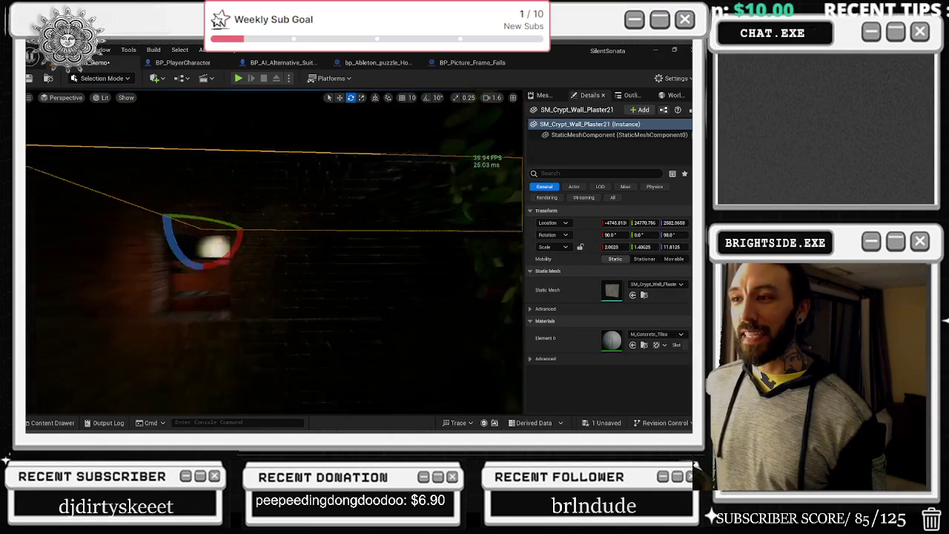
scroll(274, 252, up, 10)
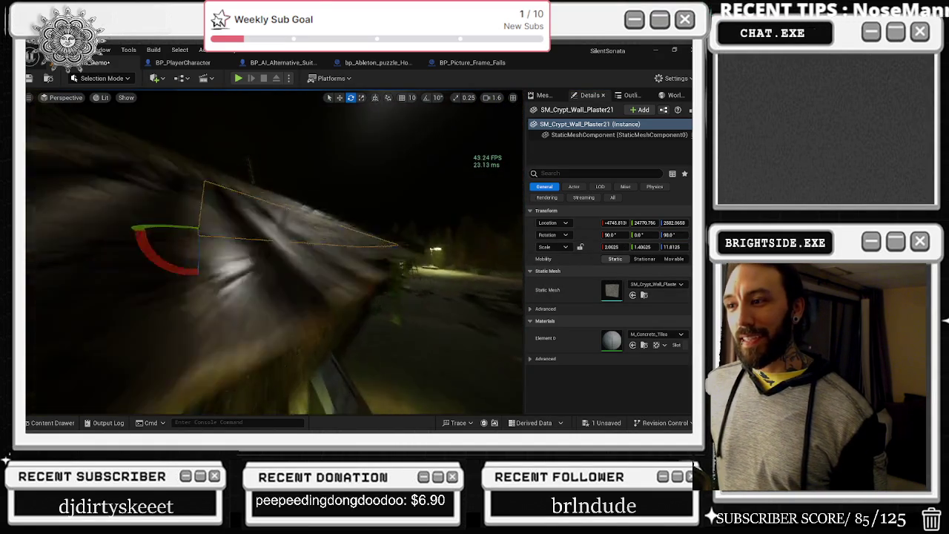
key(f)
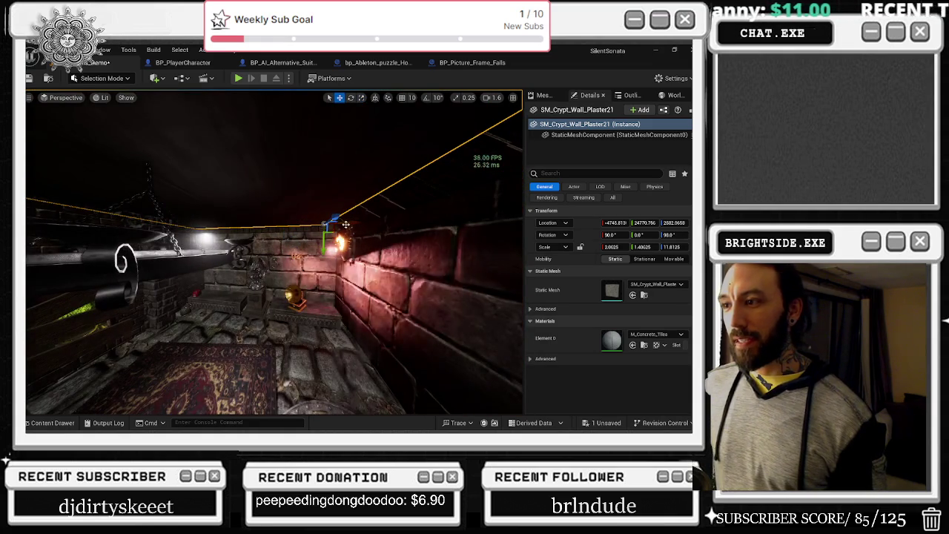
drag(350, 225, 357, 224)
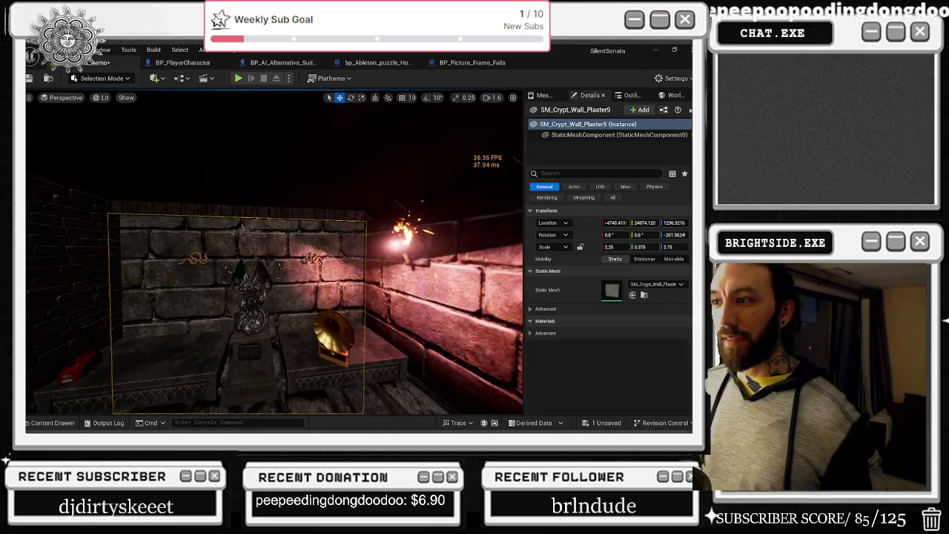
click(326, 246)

· · · · · · ·

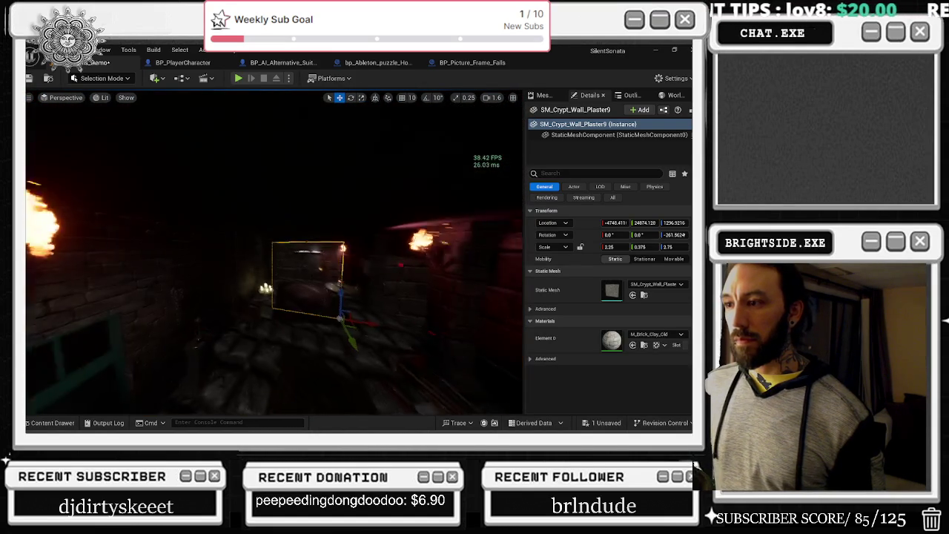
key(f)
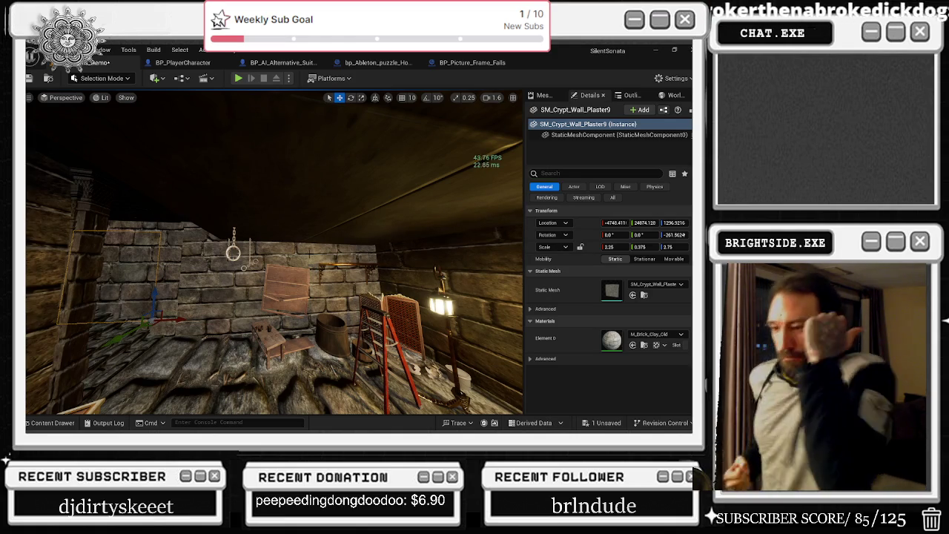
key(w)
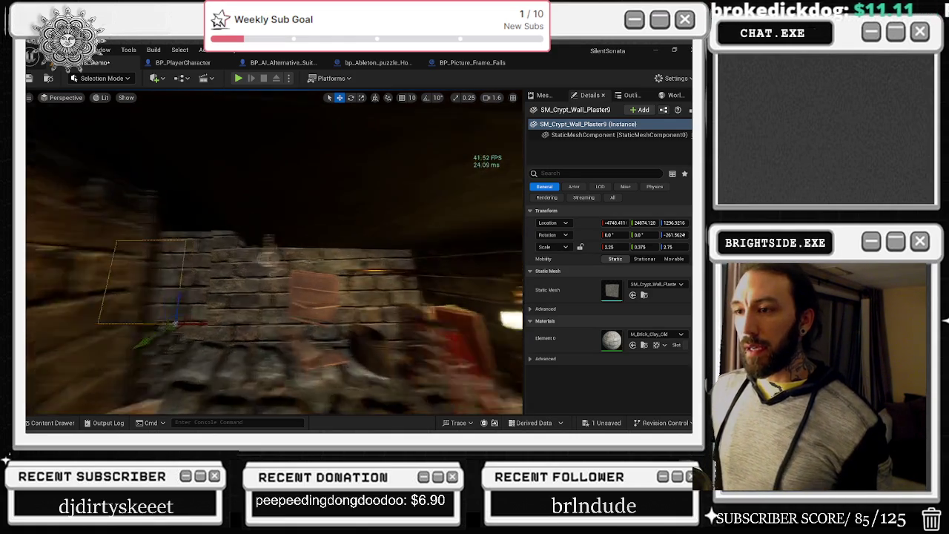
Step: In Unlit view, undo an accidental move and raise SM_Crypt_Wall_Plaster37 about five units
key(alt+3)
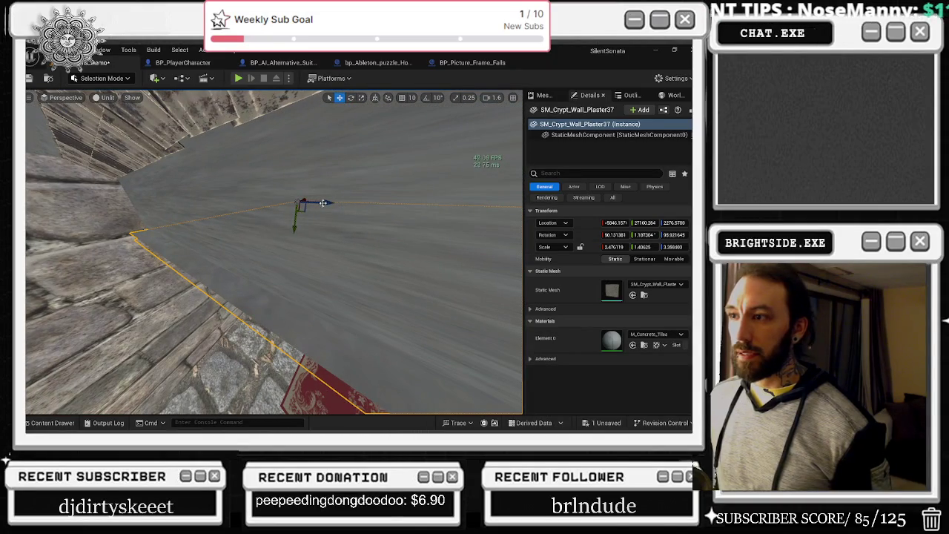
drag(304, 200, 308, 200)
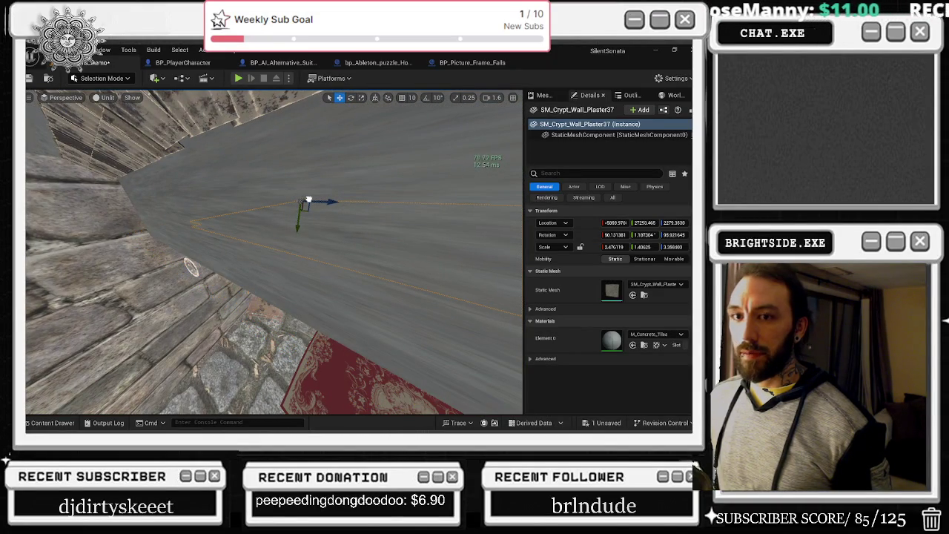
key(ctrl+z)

· · · · · · ·

» Problem requirements:
Begin at the line in the entries above that has "scroll(274, 252, up, 10)", stop after the line that has "click(326, 246)", and output exactly those lines without pictures.

» Task output:
scroll(274, 252, up, 10)
key(f)
drag(350, 225, 357, 224)
click(326, 246)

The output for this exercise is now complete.